From UPSC perspective, the following things are important :

Prelims level: CCTN

Mains level: Paper 2- Use of technology in policing and issues with it

Context

On March 11, speaking at the NCRB Foundation Day, the Union Home Minister remarked that the second phase of the Inter-operable Criminal Justice System (ICJS) is set to be completed by 2026.

Increasing use of technology for policing

  • the Inter-operable Criminal Justice System (ICJS), a Rs 3,500 crore project, is set to be completed by 2026 with increased use of artificial intelligence, fingerprint systems and other tools of predictive policing.
  • One crore fingerprints had already been uploaded and if these were available to all police stations as part of the Crime and Criminal Tracking Network System (CCTNS), there would no longer be any need to pursue criminals.
  • The existing systems of ICJS and CCTNS empower the state to cross-reference data between different pillars of the criminal justice system.
  • Recently, the Indore Police Commissioner unveiled a “fingerprint-based criminal record data fetching system” in which a small thumb impression machine can be added to a phone.
  • If the fingerprint recorded matches with the police database, all information about a person’s criminal record will be pulled up.

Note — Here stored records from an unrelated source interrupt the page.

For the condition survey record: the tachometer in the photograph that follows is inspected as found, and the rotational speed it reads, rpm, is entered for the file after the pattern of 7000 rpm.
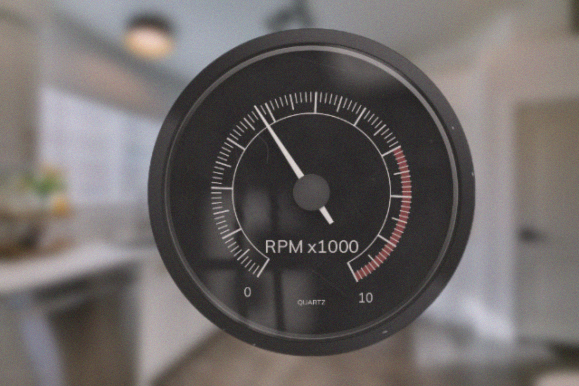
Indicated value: 3800 rpm
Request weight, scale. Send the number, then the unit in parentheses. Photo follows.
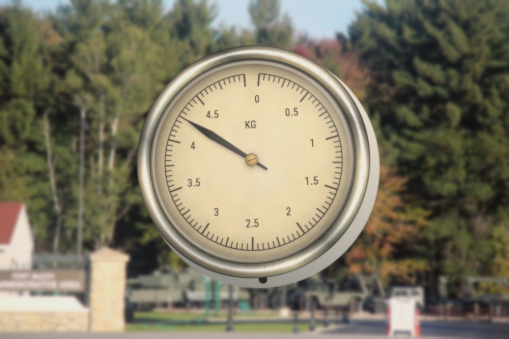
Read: 4.25 (kg)
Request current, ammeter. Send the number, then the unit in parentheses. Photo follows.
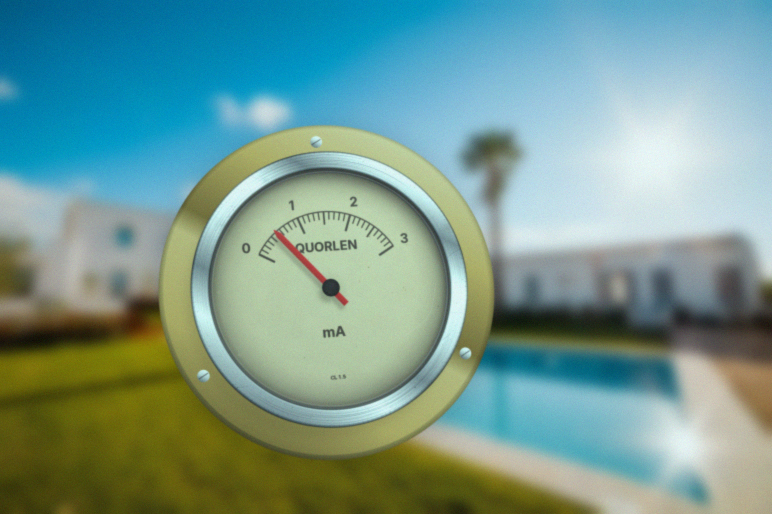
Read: 0.5 (mA)
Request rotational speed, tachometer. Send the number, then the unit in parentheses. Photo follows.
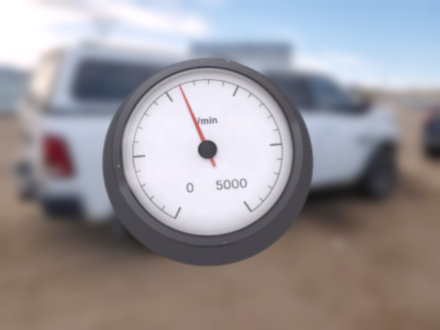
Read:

Issues with the use of technologies

  • Privacy concerns: The enthusiasm for generating and cross-referencing data to make policing more efficient ignores privacy concerns and structural faults of policing.
  • The Supreme Court in K.S Puttaswamy declared a fundamental right to informational privacy as paramount and noted that any measure that sought to collect information or surveil must be legal, necessary, and proportionate.
  • Fear of mass surveillance: Integrating “fingerprint-based criminal record data fetching system” to the list of predictive policing practices will give birth to mass surveillance, particularly of certain oppressed caste communities, based on little evidence.
  • Nomadic and semi-nomadic tribes were ascribed “criminality by birth” and considered as “hereditary criminals addicted to systematic commission of non-bailable offences” under the colonial Criminal Tribes Act, 1871.
  • It has been replaced with the murky Habitual Offenders (HO) provisions, which have acted as a tool for police to continue to attribute criminality to Vimukta communities, by mandating their surveillance through regular check-ins at police stations.
  • Mere suspicion or FIRs filed against an individual are sufficient to trigger the discretionary powers of the police.

Consider the question “Use of technology in policing can make it better at the same time run the risk of making it more dangerous.” Critically examine.

Conclusion

With the increasing adoption of technology in policing, we must pay attention to the risks involved and the issue of misuse.